Transparency is equally as important for building trust on the patient side. For instance, a lot of organizations are considering or already using chatbots. Many of these chatbots already sound human-like—and will sound more and more human as the technology evolves. Many consumers are OK with speaking to chatbots—especially if the answers are correct—but it’s important simply to disclose at the front end that that is the case, and provide an outlet for people to engage with a human if they prefer.
Tom: Establishing rigorous guardrails and governance specific to AI will be essential to protect against negative outcomes and build trust among both patients and care teams. What should that look like, and when should you communicate to patients that AI is being used?
Leveraging AI appropriately could become a strategic differentiator for health systems that get it right. As we’ve seen with some prominent examples in the media recently, it can become a real disadvantage for organizations that get it wrong.
And there are a lot of ways to get it wrong. Health systems that don’t have clearly defined guardrails in place will have these problems. Regulators by and large aren’t there yet, so health systems need to be proactive.
One of those consistent guidelines needs to be about when to pull in the human touch. You also need a commitment to identify when human interaction and decision-making will override the algorithms. And where there are opportunities to leverage automated interactions—such as behavioral health support, coaching, or counseling—patients need to be able to make that conscious choice as a consumer.
AI governance needs to consist of both a set of guidelines and a risk management function within the health system. You need to have your legal team involved as well as ethical experts who will help you unpack these thorny issues. And you need to have an ongoing process for evaluating compliance, performance, and impacts.

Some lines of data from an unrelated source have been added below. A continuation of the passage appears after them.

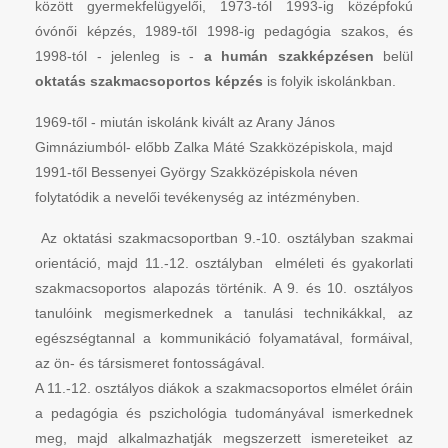
között gyermekfelügyelői, 1973-tól 1993-ig középfokú
óvónői képzés, 1989-től 1998-ig pedagógia szakos, és
1998-tól - jelenleg is -
a humán szakképzésen
belül
oktatás szakmacsoportos képzés
is folyik iskolánkban.
1969-től - miután iskolánk kivált az Arany János
Gimnáziumból- előbb Zalka Máté Szakközépiskola, majd
1991-től Bessenyei György Szakközépiskola néven
folytatódik a nevelői tevékenység az intézményben.
Az oktatási szakmacsoportban 9.-10. osztályban szakmai
orientáció, majd 11.-12. osztályban elméleti és gyakorlati
szakmacsoportos alapozás történik. A 9. és 10. osztályos
tanulóink megismerkednek a tanulási technikákkal, az
egészségtannal a kommunikáció folyamatával, formáival,
az ön- és társismeret fontosságával.
A 11.-12. osztályos diákok a szakmacsoportos elmélet óráin
a pedagógia és pszichológia tudományával ismerkednek
meg, majd alkalmazhatják megszerzett ismereteiket az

Additionally, guidance needs to come from the top around when and how to best leverage new use cases, while meeting the health system’s established standards of fidelity.
To Julie’s point, considering the human touch is incredibly important. Using an earlier example, customer service chatbots can allow a great benefit and convenience because of their immediate availability 24/7. But if meaningful human interactions are a differentiator for your organization, determine how you won’t lose that human touch as you leverage AI to help make your human involvement more efficient and impactful.
And clearly establish when you will communicate with patients about the use of AI. That will likely depend on the level of human involvement. For instance, if you are using AI simply as an efficiency aid, but everything has in-depth human review and oversight, disclosure may not be necessary. One example might be an autogenerated communication that is reviewed and edited by a human before the organization sends it to the patient. But anything that proxies a human response needs to be disclosed. Patients need to know, and they’ll trust you more as a result.